A Good Visa Commercial

CAT 5EK Turbo

CAT 5EK Turbo

Last week I loaded cucumbers coming out of Freemont, OH to bring back to Mount Olive Pickle Company, here in Mt. Olive, NC (My home town).   I don’t like hauling cucumbers, generally speaking (or typing), for a number of reasons.  First and foremost as it is the dummy, rookie style of hauling produce.  It would take 100 pages of a book to explain that last phrase, but rest assured I just don’t like hauling cukes.

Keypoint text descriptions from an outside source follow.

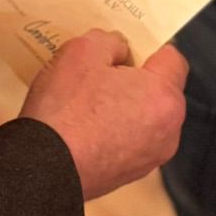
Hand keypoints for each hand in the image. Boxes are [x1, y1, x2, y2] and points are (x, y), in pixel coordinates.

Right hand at [19, 28, 187, 200]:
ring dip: (123, 105)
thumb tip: (120, 51)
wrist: (42, 169)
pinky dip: (113, 130)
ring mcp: (150, 157)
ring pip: (144, 117)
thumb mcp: (83, 51)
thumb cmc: (65, 111)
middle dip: (134, 78)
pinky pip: (129, 140)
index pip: (172, 58)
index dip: (149, 47)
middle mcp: (168, 131)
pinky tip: (84, 126)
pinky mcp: (130, 174)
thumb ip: (111, 41)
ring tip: (87, 101)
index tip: (125, 47)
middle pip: (159, 89)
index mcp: (164, 97)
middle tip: (100, 71)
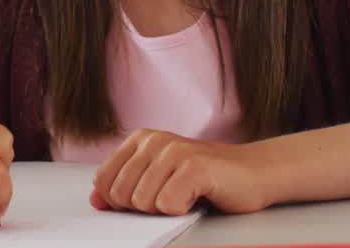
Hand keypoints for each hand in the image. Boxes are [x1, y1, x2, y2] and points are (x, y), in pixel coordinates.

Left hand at [91, 130, 268, 215]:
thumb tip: (95, 200)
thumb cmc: (206, 179)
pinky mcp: (194, 165)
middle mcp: (154, 140)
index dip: (121, 201)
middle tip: (174, 196)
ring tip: (187, 194)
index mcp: (140, 140)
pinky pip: (168, 204)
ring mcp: (174, 151)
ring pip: (143, 202)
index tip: (151, 195)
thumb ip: (124, 188)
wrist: (254, 173)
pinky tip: (198, 195)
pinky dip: (183, 210)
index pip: (103, 181)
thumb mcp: (158, 181)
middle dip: (146, 207)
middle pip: (121, 195)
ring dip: (167, 209)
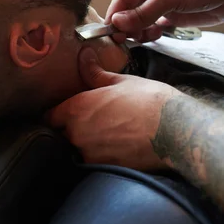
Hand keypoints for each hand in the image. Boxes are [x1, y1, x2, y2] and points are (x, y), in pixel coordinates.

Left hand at [47, 47, 182, 169]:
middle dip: (67, 132)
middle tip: (85, 126)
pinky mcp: (102, 169)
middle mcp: (76, 133)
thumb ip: (94, 73)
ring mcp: (87, 153)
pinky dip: (96, 159)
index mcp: (77, 108)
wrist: (175, 130)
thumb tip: (83, 55)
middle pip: (59, 135)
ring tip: (102, 139)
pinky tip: (112, 151)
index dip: (54, 117)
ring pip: (74, 151)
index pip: (49, 117)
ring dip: (82, 146)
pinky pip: (90, 164)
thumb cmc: (149, 100)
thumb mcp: (120, 82)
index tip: (62, 115)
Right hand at [106, 0, 223, 42]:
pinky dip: (150, 33)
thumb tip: (116, 24)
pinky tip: (156, 35)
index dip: (115, 16)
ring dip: (139, 32)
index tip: (111, 34)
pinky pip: (152, 26)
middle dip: (127, 26)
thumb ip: (143, 12)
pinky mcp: (171, 14)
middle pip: (128, 11)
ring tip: (145, 38)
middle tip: (126, 40)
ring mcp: (161, 1)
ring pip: (139, 21)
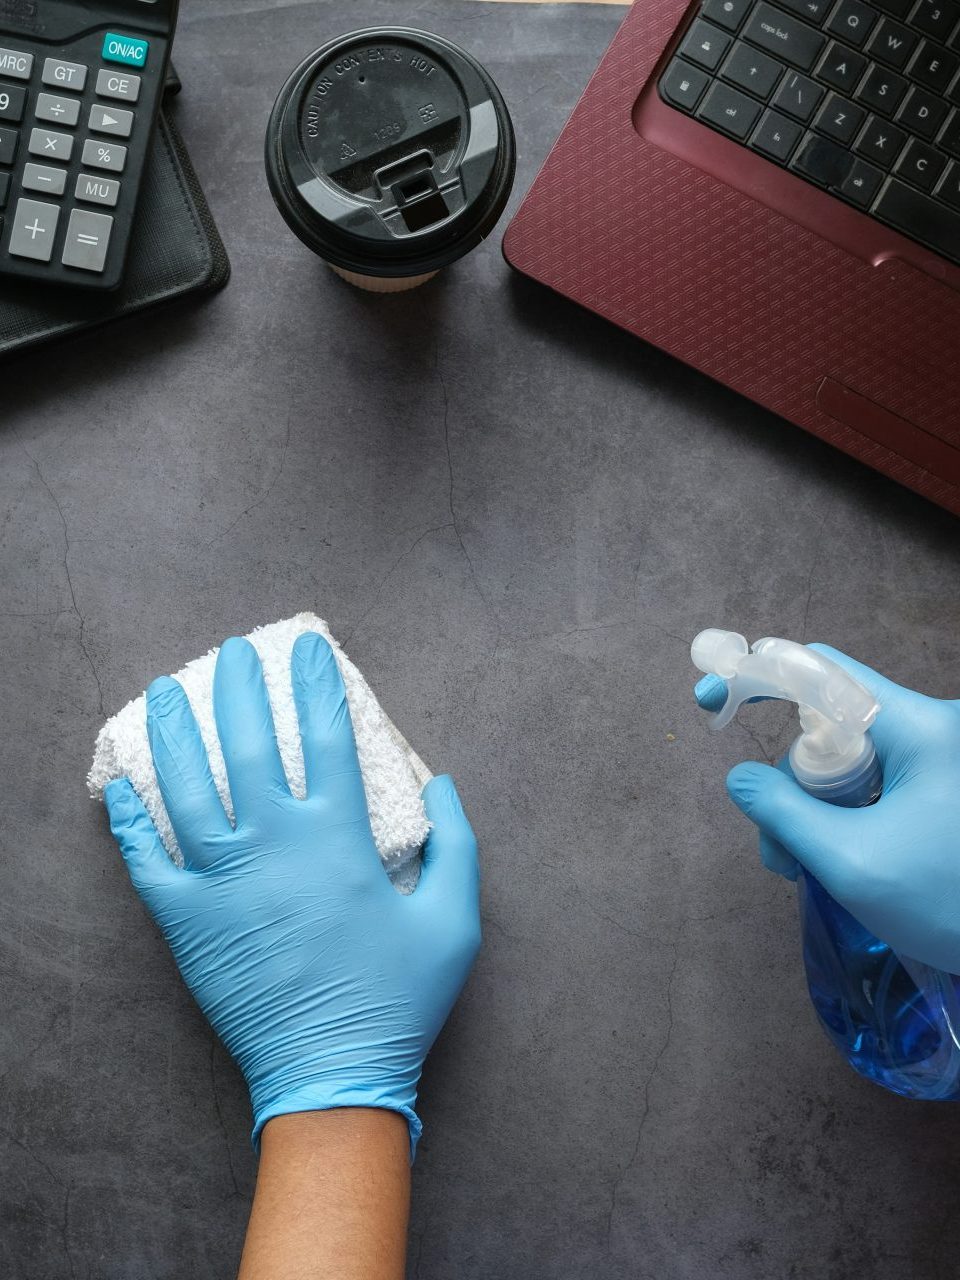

When you leave Fremont, OH you have to run the Ohio Turnpike from Fremont over to Clevland, OH and then take I-77 all the way down to Mt. Airy, NC (Click here for a Google map of the route).  From Clevland you start working those slow rolling hills all the way down to the West Virginia state line.  Then go from lazy hills to a couple good and short pulls.  Nothing any truck hauling 80,000 lbs of gross weight shouldn’t be able to handle.  But, my truck was just huffing and puffing.  It had been huffing and puffing for last 200,000 miles, but I just figured it was loosing power to age.  Now it is just getting worse and worse by the day.  This afternoon, the truck tripped 1,300,0012 miles at the shop where I turned the motor off in the garage.  To put that into perspective, the Moon is 238,857 miles from the earth, on average.  That is equal to 5.4426 trips from the Earth to the Moon in a Peterbilt.  I wish I could say I drov’em all, but I bought the truck with about 700,000 miles and change; However, I think I can proudly note I have somewhere about the same mileage on myself in a couple different trucks.  I honestly figured the motor would have blown somewhere around 1,000,000 and I was perfectly content with that mileage figure.  It still hasn’t blown yet and all I have done is put two injectors, an oil cooler (you can see that right below the turbo) and an entire new A/C system.

Once you hit West Virginia it is hilly, hilly!  As you might expect, but the serious hills are South of Charleston on the WV Turnpike – there are at least four good pulls that slow the biggest trucks on the road.  When I hit the first big pull not far from the first toll booth the truck ran hot almost immediatly and I just pampered the truck to the top and let it run just as fast as it wanted to down the hill to cool it off.  With the second hill I wasn’t that lucky: the engine over heat came on (OK, I have enough experience to manage the truck with that indicator on) and then finally the “Check Engine” light came on (this is dangerous and potentially very expensive).  I kept my eye on the light and the water temp gauge and continued to run AT 10 MPH!)  I made it up the second hill and then there was the big hill just North of Beckly – I had to pull over twice!  Just think: The same route Northbound is much more of a climb.  I never was scarred that I had over heated the truck.   I never was afraid I was about to have to throw down $10,000 for an inframe (over haul).

I just figured I had a radiator problem.  A lot of older trucks have bugs in the radiator that will never be able to be blown out and the coils are bent beyond repair, not to mention all of the crap on the inside of the tank!  I just figured it was time!  So, I ordered one: Almost $1,000 with S&H.  Then, my mechanic said, Let me take a look at the ‘charge air cooler'”  OMG, it is full of OIL!  The TURBO is blowing OIL!

One wrongly Ordered Radiator:       $1,000

Three Days of Down Time:             $8,000

Three Days with the wife and Kids: PRICELESS!